**Assigned task**
All records must be restated word for word.

◇ ◇ ◇ ◇ ◇

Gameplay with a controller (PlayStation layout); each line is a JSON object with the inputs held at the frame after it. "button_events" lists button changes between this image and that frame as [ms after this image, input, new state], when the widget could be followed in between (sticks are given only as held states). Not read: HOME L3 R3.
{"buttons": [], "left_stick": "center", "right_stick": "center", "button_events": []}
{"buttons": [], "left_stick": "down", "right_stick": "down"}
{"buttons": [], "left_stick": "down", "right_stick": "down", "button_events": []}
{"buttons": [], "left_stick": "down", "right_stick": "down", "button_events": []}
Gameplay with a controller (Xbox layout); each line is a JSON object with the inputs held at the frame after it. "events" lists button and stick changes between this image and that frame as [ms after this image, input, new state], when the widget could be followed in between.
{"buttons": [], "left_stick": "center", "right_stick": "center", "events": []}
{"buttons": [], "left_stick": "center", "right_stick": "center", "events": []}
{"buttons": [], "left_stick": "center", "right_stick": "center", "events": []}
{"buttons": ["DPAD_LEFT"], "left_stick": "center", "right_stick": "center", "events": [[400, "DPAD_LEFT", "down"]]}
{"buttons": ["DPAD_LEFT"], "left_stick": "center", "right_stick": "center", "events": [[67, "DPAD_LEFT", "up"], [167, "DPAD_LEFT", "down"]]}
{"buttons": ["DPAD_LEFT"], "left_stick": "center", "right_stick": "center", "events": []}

◇ ◇ ◇ ◇ ◇

**Result for this task**
Gameplay with a controller (PlayStation layout); each line is a JSON object with the inputs held at the frame after it. "button_events" lists button changes between this image and that frame as [ms after this image, input, new state], when the widget could be followed in between (sticks are given only as held states). Not read: HOME L3 R3.
{"buttons": [], "left_stick": "center", "right_stick": "center", "button_events": []}
{"buttons": [], "left_stick": "down", "right_stick": "down"}
{"buttons": [], "left_stick": "down", "right_stick": "down", "button_events": []}
{"buttons": [], "left_stick": "down", "right_stick": "down", "button_events": []}
Gameplay with a controller (Xbox layout); each line is a JSON object with the inputs held at the frame after it. "events" lists button and stick changes between this image and that frame as [ms after this image, input, new state], when the widget could be followed in between.
{"buttons": [], "left_stick": "center", "right_stick": "center", "events": []}
{"buttons": [], "left_stick": "center", "right_stick": "center", "events": []}
{"buttons": [], "left_stick": "center", "right_stick": "center", "events": []}
{"buttons": ["DPAD_LEFT"], "left_stick": "center", "right_stick": "center", "events": [[400, "DPAD_LEFT", "down"]]}
{"buttons": ["DPAD_LEFT"], "left_stick": "center", "right_stick": "center", "events": [[67, "DPAD_LEFT", "up"], [167, "DPAD_LEFT", "down"]]}
{"buttons": ["DPAD_LEFT"], "left_stick": "center", "right_stick": "center", "events": []}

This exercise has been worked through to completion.